38 It tells how God anointed Jesus of Nazareth with the Holy Spirit and with power, so that He went about everywhere doing acts of kindness, and curing all who were being continually oppressed by the Devil--for God was with Jesus.
Hoe God Jesus van Názaret met den Heiligen Geest en met kracht heeft gezalfd hoe Hij weldoende rondging en allen genas, die door den duivel werden beheerst, omdat God met Hem was.
39 "And we are witnesses as to all that He did both in the country of the Jews and in Jerusalem. But they even put Him to death, by crucifixion.
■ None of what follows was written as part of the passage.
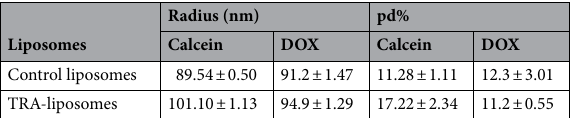
Table 1. Size and polydispersity of Calcein and DOX-loaded control and immunoliposomes.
En wij, wij zijn getuigen van alles wat Hij gedaan heeft in het land van de Joden en in Jerusalem. Hem hebben ze aan het kruis geslagen, en gedood;
40 That same Jesus God raised to life on the third day, and permitted Him to appear unmistakably,
maar God heeft Hem de derde dag opgewekt en Hem laten verschijnen:
41 not to all the people, but to witnesses--men previously chosen by God--namely, to us, who ate and drank with Him after He rose from the dead.
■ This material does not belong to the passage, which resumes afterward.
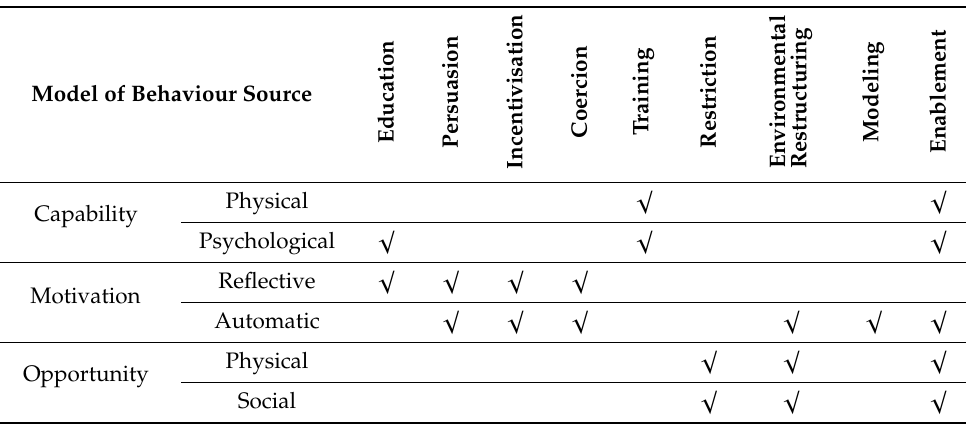
Table 1. The relationship between the components of the ‘COM-B’ model of behaviour (capabilities, opportunities, and motivations) and the nine intervention functions (adapted from Michie et al. [17]). A tick indicates where a particular intervention function could be used to address each component of the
niet aan heel het volk, maar aan de getuigen, door God voorbeschikt: aan ons, die met Hem gegeten hebben en gedronken na zijn verrijzenis uit de doden.
42 And He has commanded us to preach to the people and solemnly declare that this is He who has been appointed by God to be the Judge of the living and the dead.
En ons heeft Hij de opdracht gegeven, aan het volk te prediken en te getuigen, dat Hij door God is aangesteld als Rechter van levenden en doden.
43 To Him all the Prophets bear witness, and testify that through His name all who believe in Him receive the forgiveness of their sins."
Van Hem getuigen al de profeten, dat ieder. die in Hem gelooft, vergiffenis van zonden verkrijgt door zijn Naam.
44 While Peter was speaking these words, the Holy Spirit fell on all who were listening to the Message.
Nog was Petrus aan het woord, toen de Heilige Geest op allen neerdaalde, die naar de toespraak stonden te luisteren.
45 And all the Jewish believers who had come with Peter were astonished that on the Gentiles also the gift of the Holy Spirit was poured out.
De gelovigen uit de besnijdenis die met Petrus waren meegekomen, stonden verbaasd. dat de gave van den Heiligen Geest ook over de heidenen was uitgestort;
46 For they heard them speaking in tongues and extolling the majesty of God. Then Peter said,
want ze hoorden hen in talen spreken, en God verheerlijken. Toen hernam Petrus:
47 "Can any one forbid the use of water, and object to these persons being baptized--men who have received the Holy Spirit just as we did?"
Zou iemand het water kunnen weigeren, en deze mensen niet dopen, die toch den Heiligen Geest hebben ontvangen, juist zoals wij?
48 And he directed that they should be baptized in the name of Jesus Christ. Then they begged him to remain with them for a time.
En hij beval, hen te dopen in de naam van Jesus Christus Toen verzochten ze hem, enkele dagen te blijven.